• _TO DO_:
a) Summarize the passage on vemurafenib and EGFR inhibition in two sentences.
b) In the passage on vemurafenib and EGFR inhibition, which phosphorylation site is named as the route by which vemurafenib treatment activates EGFR?
c) Transcribe the part of the passage on vemurafenib and EGFR inhibition that opens with the words containing "As to why EGFR" and closes with "BRAF, they note.".

• _PROVIDED PASSAGE_:
=-=-=
Similar antiproliferative effects were observed in three different CRC cell lines treated with vemurafenib in combination with the anti-EGFR drugs cetuximab, gefitinib, and erlotinib. These findings are “consistent with the notion derived from the shRNA screen that EGFR inhibition is required to elicit a response to BRAF inhibition in CRC cells.”.
As to why EGFR inhibition renders CRC cell lines susceptible to BRAF inhibition, further antibody-based studies on lysates of drug-treated cells showed that vemurafenib treatment leads to strong activation of EGFR via Tyr 1068 phosphorylation. This feedback loop could be blocked by co-treatment of cells with vemurafenib and either cetuximab or gefitinib. Moreover, vemurafenib treatment inhibited MEK and ERK activation downstream of BRAF but activated AKT, which operates downstream of EGFR in a pathway parallel to BRAF, they note.
=-=-=
• _GIVEN INFORMATION_:
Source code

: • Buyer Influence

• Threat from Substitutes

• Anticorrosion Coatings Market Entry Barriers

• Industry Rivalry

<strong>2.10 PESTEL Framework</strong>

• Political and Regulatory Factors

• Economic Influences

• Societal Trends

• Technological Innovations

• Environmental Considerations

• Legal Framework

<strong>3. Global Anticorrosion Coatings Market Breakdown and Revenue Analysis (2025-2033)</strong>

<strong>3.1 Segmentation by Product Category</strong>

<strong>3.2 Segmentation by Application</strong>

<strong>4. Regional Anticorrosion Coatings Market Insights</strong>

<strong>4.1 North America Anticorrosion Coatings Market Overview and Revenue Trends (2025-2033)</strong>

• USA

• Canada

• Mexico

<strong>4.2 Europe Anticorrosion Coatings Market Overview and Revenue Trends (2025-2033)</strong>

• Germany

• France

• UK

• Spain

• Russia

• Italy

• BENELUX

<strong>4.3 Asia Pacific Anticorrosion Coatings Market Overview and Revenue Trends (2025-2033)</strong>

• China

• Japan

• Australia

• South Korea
=-=-=
• _ANSWERS IN ORDER_:
a) Vemurafenib combined with the anti-EGFR drugs cetuximab, gefitinib, or erlotinib had similar antiproliferative effects in three CRC cell lines, which fits the shRNA screen's finding that EGFR inhibition is required for a response to BRAF inhibition. Vemurafenib strongly activated EGFR through Tyr 1068 phosphorylation, and co-treatment with cetuximab or gefitinib blocked this feedback loop; vemurafenib also inhibited MEK and ERK activation but activated AKT.

b) Tyr 1068.

c)
As to why EGFR inhibition renders CRC cell lines susceptible to BRAF inhibition, further antibody-based studies on lysates of drug-treated cells showed that vemurafenib treatment leads to strong activation of EGFR via Tyr 1068 phosphorylation. This feedback loop could be blocked by co-treatment of cells with vemurafenib and either cetuximab or gefitinib. Moreover, vemurafenib treatment inhibited MEK and ERK activation downstream of BRAF but activated AKT, which operates downstream of EGFR in a pathway parallel to BRAF, they note.